#### Try it:
Using the records below, locate all lines containing "thumb" and return them.
· · · · ·
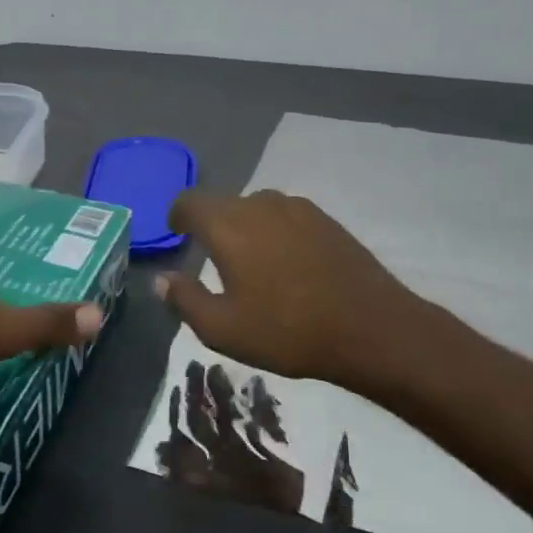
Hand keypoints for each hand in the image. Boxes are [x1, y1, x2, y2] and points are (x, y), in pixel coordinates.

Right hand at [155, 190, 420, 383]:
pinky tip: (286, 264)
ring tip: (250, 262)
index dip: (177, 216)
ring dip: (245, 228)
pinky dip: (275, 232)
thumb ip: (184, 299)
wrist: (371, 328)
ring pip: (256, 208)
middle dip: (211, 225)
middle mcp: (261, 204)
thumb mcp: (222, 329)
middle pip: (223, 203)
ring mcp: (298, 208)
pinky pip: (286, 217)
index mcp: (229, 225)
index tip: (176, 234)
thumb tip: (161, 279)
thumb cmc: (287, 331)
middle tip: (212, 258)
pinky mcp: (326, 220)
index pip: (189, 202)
· · · · ·
#### Solution below:
thumb ip: (184, 299)
thumb mcp: (222, 329)
thumb tip: (161, 279)
thumb cmc: (287, 331)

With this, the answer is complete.